If I recall correctly, the odds of winning the Texas State Lottery is something like 1 in 65,000,000. At those levels, it really is no real appreciable difference mathematically in buying a ticket or not. Not quite a less-than-zero percent chance, but why bother? It reminds me of a goofy and kind of insightful comment I saw at Slashdot. 

“…you can have a negative percent chance of succeeding in a task. For example, if you have a -5% chance of succeeding, not only will you fail every time you make an attempt, you will also fail 1 in 20 times that you don’t even try.”

So whenever the McOpoly game comes around again, I just roll my eyes and hand all my miniature Monopoly properties over to Ame whereupon she hoards them with glee like some sort of paper-token miser.

Goddammit! Park Place again!?
- Ame

No work for me!

Monday, November 3rd, 2008

And this isn’t a bad thing, no, really! As you know, I work Friday through Monday, but the office is suffering some emergency maintenance issues. The space is flooded and inoperable, so no one can really do anything until the mess is cleaned up. The best part is I’m getting paid for the time.

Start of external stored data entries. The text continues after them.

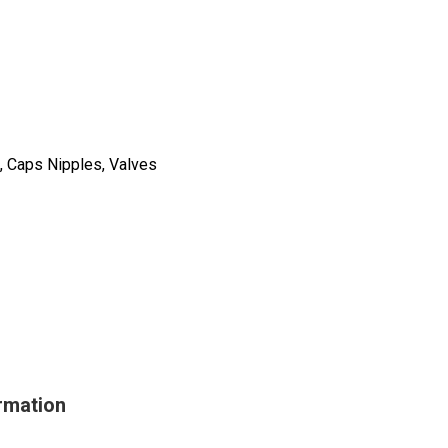
, Caps Nipples, Valves
rmation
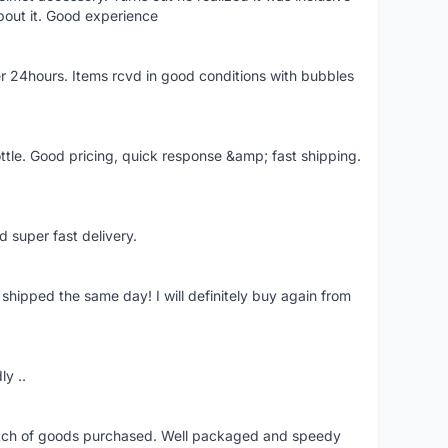
bout it. Good experience
r 24hours. Items rcvd in good conditions with bubbles
ttle. Good pricing, quick response &amp; fast shipping.
d super fast delivery.
shipped the same day! I will definitely buy again from
ly ..
patch of goods purchased. Well packaged and speedy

Of course, there’s always bad news, and it’s really my own fault. I’ve been playing Mother 3 during my downtime at work; it really helps kill the time, and it’s a great game to boot. Every night before I left  work for home, I’d make a backup of my EEPROM (save-game file) just so I could have the option of continuing the game at home. This past Friday came and went, I worked, I played Mother 3, but it was the only night that I didn’t make a backup. I was at the final final final boss of the game when I it was time  to leave, and guess what I didn’t do? That’s right. No backup of the save-game.

Now I’m all freaking out (not really, it’s just a game) that my progress since my last backup (a significant amount!) could be lost. What if the hard drive on my desktop computer at work was affected? There are any number of scenarios that could warrant either a hard drive replacement or wiping it out and restoring it fresh! I’m sure I’m just being paranoid, and the file is fine, but the chance is there.

So, take the good with the bad though. Ame and I have really enjoyed these days off.